Siadhal prit quelque chose à son tour et me suivit pour le manger à l'ombre d'un grand arbre. Il y avait une certaine activité. Là, il y avait un groupe de jeunes qui travaillaient tranquillement. Ici, une famille dont le père jouait avec le plus jeune. Là, une personne qui lisait tranquillement un livre. Un vieux monsieur qui regardait les gens passés.
J'appréciais ce genre d'ambiance, même si depuis toutes ces années j'avais appris à m'en méfier. Les personnes qui s'arrêtaient pour vous saluer, vous toucher. J'avais vu bien trop de choses pour me rajouter la vie des personnes dont j'ignorais l'existence.
_ Qu'est-ce que tu vois dans ton rêve ? s'enquit Siadhal en croquant un bout de son sandwich.
Je regardai la petite galette fourrée que j'avais prise. Elle avait l'air très appétissant, mais parler de mes rêves me coupait l'appétit en général. Je poussai un petit soupir et reposai ma nourriture dans son petit sachet.

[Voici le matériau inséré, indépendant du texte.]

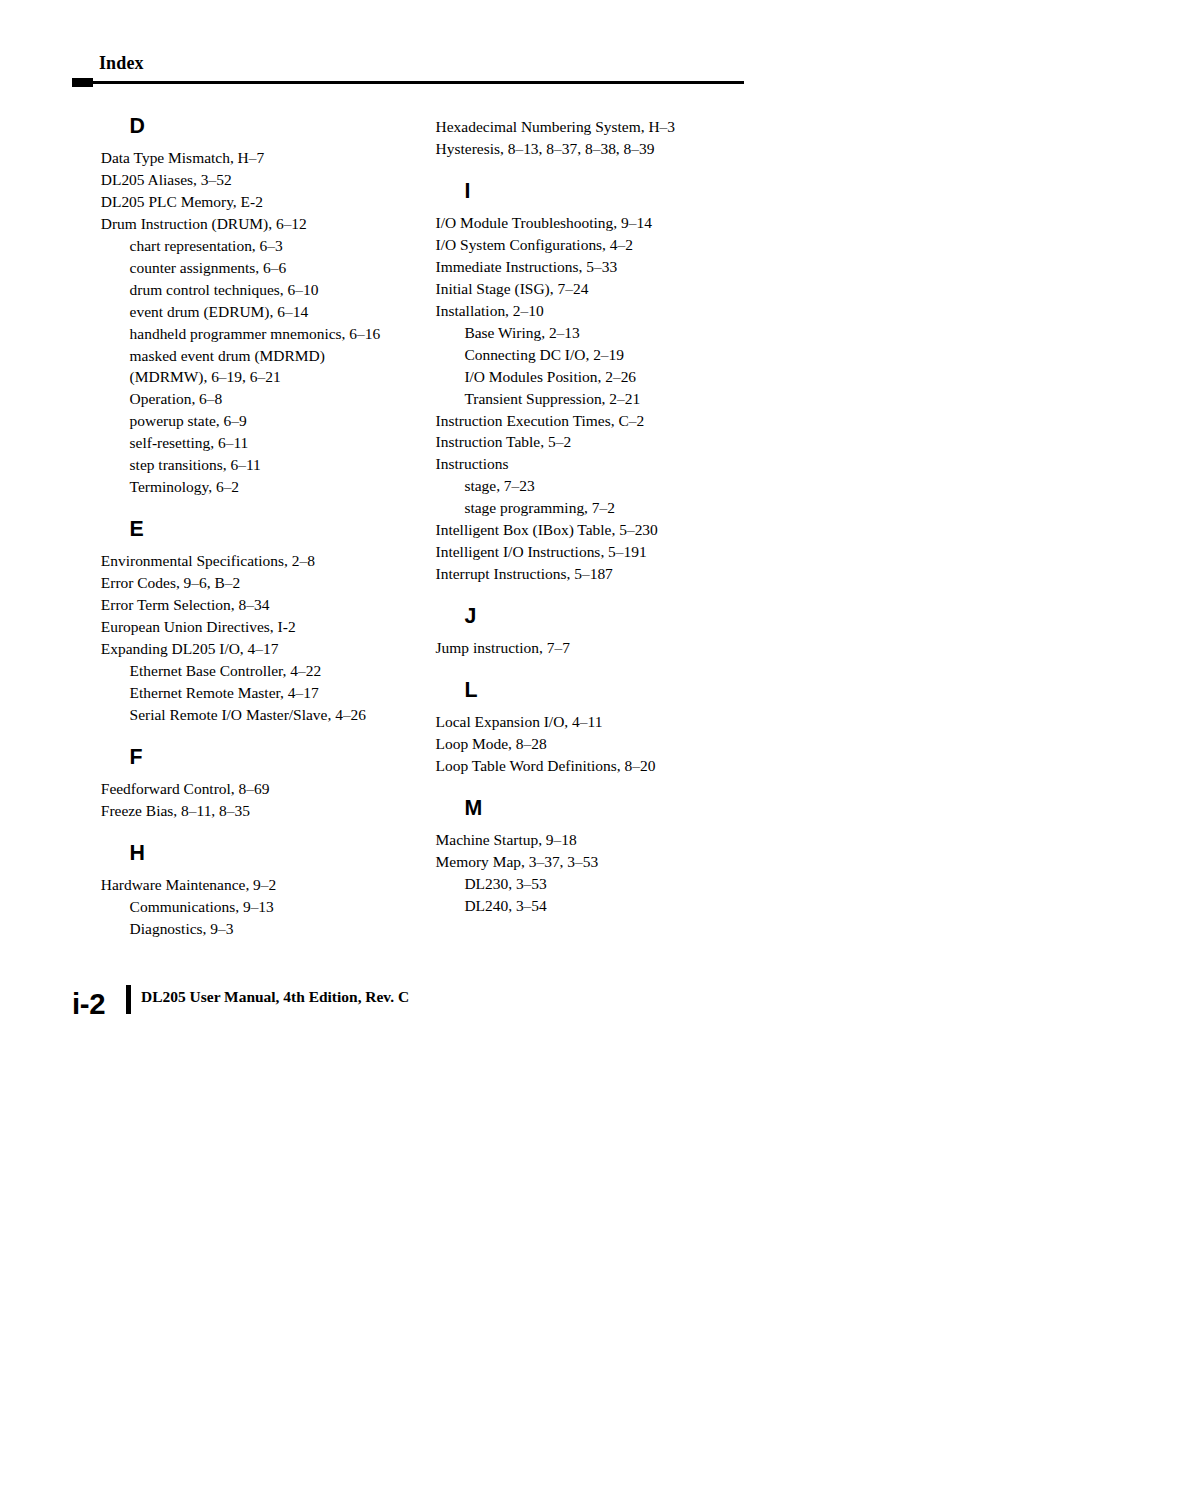Index
D
Data Type Mismatch, H–7
DL205 Aliases, 3–52
DL205 PLC Memory, E-2
Drum Instruction (DRUM), 6–12
chart representation, 6–3
counter assignments, 6–6
drum control techniques, 6–10
event drum (EDRUM), 6–14
handheld programmer mnemonics, 6–16
masked event drum (MDRMD)(MDRMW), 6–19, 6–21
Operation, 6–8
powerup state, 6–9
self-resetting, 6–11
step transitions, 6–11
Terminology, 6–2
E
Environmental Specifications, 2–8
Error Codes, 9–6, B–2
Error Term Selection, 8–34
European Union Directives, I-2
Expanding DL205 I/O, 4–17
Ethernet Base Controller, 4–22
Ethernet Remote Master, 4–17
Serial Remote I/O Master/Slave, 4–26
F
Feedforward Control, 8–69
Freeze Bias, 8–11, 8–35
H
Hardware Maintenance, 9–2
Communications, 9–13
Diagnostics, 9–3
Hexadecimal Numbering System, H–3
Hysteresis, 8–13, 8–37, 8–38, 8–39
I
I/O Module Troubleshooting, 9–14
I/O System Configurations, 4–2
Immediate Instructions, 5–33
Initial Stage (ISG), 7–24
Installation, 2–10
Base Wiring, 2–13
Connecting DC I/O, 2–19
I/O Modules Position, 2–26
Transient Suppression, 2–21
Instruction Execution Times, C–2
Instruction Table, 5–2
Instructions
stage, 7–23
stage programming, 7–2
Intelligent Box (IBox) Table, 5–230
Intelligent I/O Instructions, 5–191
Interrupt Instructions, 5–187
J
Jump instruction, 7–7
L
Local Expansion I/O, 4–11
Loop Mode, 8–28
Loop Table Word Definitions, 8–20
M
Machine Startup, 9–18
Memory Map, 3–37, 3–53
DL230, 3–53
DL240, 3–54
i-2
DL205 User Manual, 4th Edition, Rev. C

_ Un petit garçon, répondis-je d'une voix incertaine. Un petit garçon blanc qui se trouve en face d'un vieil aborigène qui lui explique quelque chose sur le Temps du Rêve. Le petit semble tout comprendre. Il semble même comprendre pourquoi il va mourir jeune.
Siadhal m'observait avec grands yeux. Il savait ce que devenaient les enfants-esprits. Il en avait déjà rencontré à n'en pas douter. Est-ce que cela l'immunisait de la perte de ces magnifiques petits êtres qui n'avaient rien demandé ?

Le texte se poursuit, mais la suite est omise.